Between 2013 and 2015, the exclusion rates in the PARCC/SBAC states started out at less than two percent and increased by .25 and .10 percentage points in the PARCC/SBAC states and other states respectively.  The exclusion rates were low to begin with and the changes were similar in the non-participating states.  The percentage of fourth grade students offered accommodations rose by 1.14 points in the PARCC/SBAC states and fell by 2.11 percentage points in the other states, yielding a differential increase in accommodation percentages in the PARCC/SBAC states of 3.25 points.  That is the only statistically significant difference in Table 2.  However, to the extent that such accommodations allow students more time or have the exams read aloud, we might expect such an increase to have led to increases in performance in the PARCC/SBAC states.  Although such a small change in the accommodation rate may not have generated a large impact, it would have favored the PARCC/SBAC states and thus cannot explain the decline. 

Discussion

The above results confirm the finding, first reported by Whitehurst, that the states participating in the PARCC/SBAC exams scored roughly .8 scale score points lower than non-participating states with similar achievement on the 2013 exam.  One possible explanation is a short-term disruption, as schools were struggling to retool themselves to deliver on the Common Core.  There was a tremendous amount of retooling going on.  In a forthcoming report from the Center on Education Policy Research at Harvard on implementation of the Common Core in five PARCC and SBAC states, we learned that more than half of elementary teachers and two-fifths of middle school teachers reported having changed more than three-quarters of their classroom instruction.  Two-thirds of elementary math teachers report changing three-quarters or more of their instructional materials.  Nearly half of elementary math teachers and more than one-third of middle school math teachers reported adopting a new textbook in 2013-14 or 2014-15.  (Keep an eye out for the report to be released in December at http://cepr.harvard.edu/.)

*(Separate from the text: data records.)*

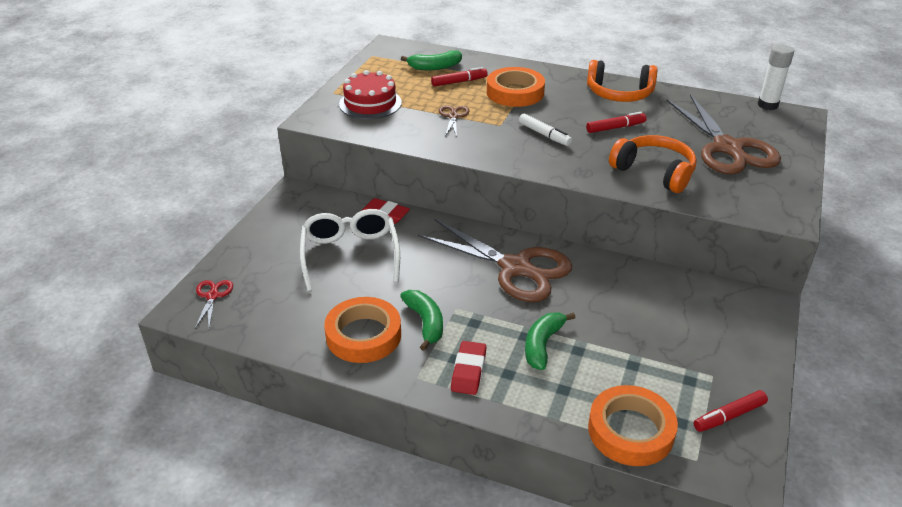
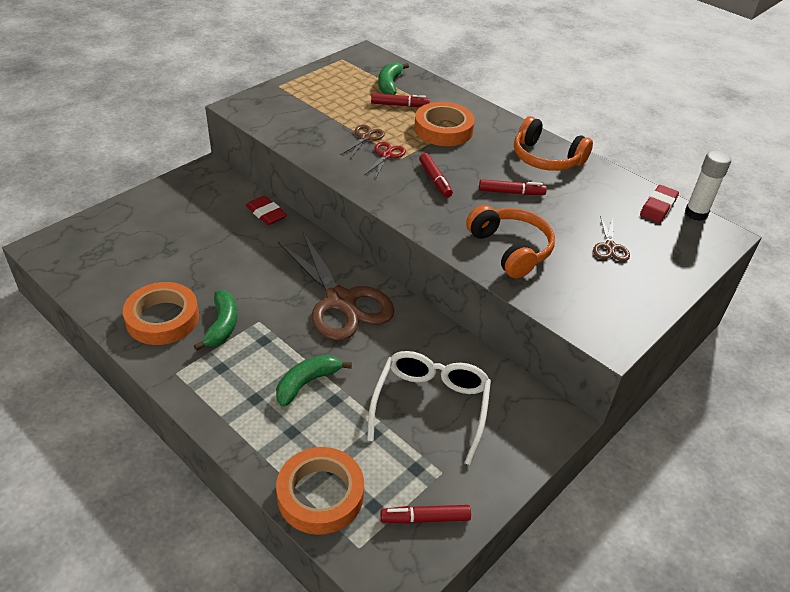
camera: 20 degrees right, 5 degrees up
red scissors [195,280,233,328] -> red scissors moved to [364,142,406,179]
white glasses [300,209,400,292] -> white glasses moved to [367,351,491,465]
red cake [339,70,402,119] -> none
green banana [401,50,462,70] -> green banana turned 90 degrees clockwise [378,62,409,95]
red eraser [451,341,486,395] -> red eraser moved to [640,185,679,223]
white marker [519,113,572,146] -> red marker [419,153,453,197]
brown scissors [667,94,781,174] -> brown scissors [593,216,630,262], size x0.43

However, even if we were to take such an estimate as reflecting the short-term impact of preparing for the PARCC/SBAC exams, how much of the decline in the national average could it explain?  (By asking this question, I do not mean to imply that Russ Whitehurst suggested that PARCC/SBAC did explain it all.  He did not.  On the contrary, he described the decline as “modest” and pointed out that even those not participating in PARCC/SBAC had declines too.  However, it’s important for the discussion to try to quantify the magnitude of the contribution.)  The states participating in PARCC and SBAC represent roughly 48 percent of all public elementary and secondary schools in the United States. That means that if we were to add .8 points to the scores in each of the PARCC and SBAC states, it would boost national achievement by .38 points (.8 times .48).  Such a boost would have eliminated 29 percent of the 1.3 point decline in fourth grade math and 19 percent of the 2.4 point decline in eighth grade math.  In other words, the majority of the decline would have remained. 

Let’s hope the small decline which occurred in the PARCC/SBAC states in 2015 was a short-term phenomenon, caused by many thousands of schools undertaking major instructional changes at the same time.  However, given the combination of high standards and use of many more open-ended items on the PARCC and SBAC tests, requiring students to explain their thinking, to write coherently and to demonstrate conceptual understanding, perhaps we will see an acceleration of progress in student achievement, in literacy as well as math.  Unfortunately, regarding the reasonableness of that hope, the NAEP scores don’t shed any light in either direction at this point.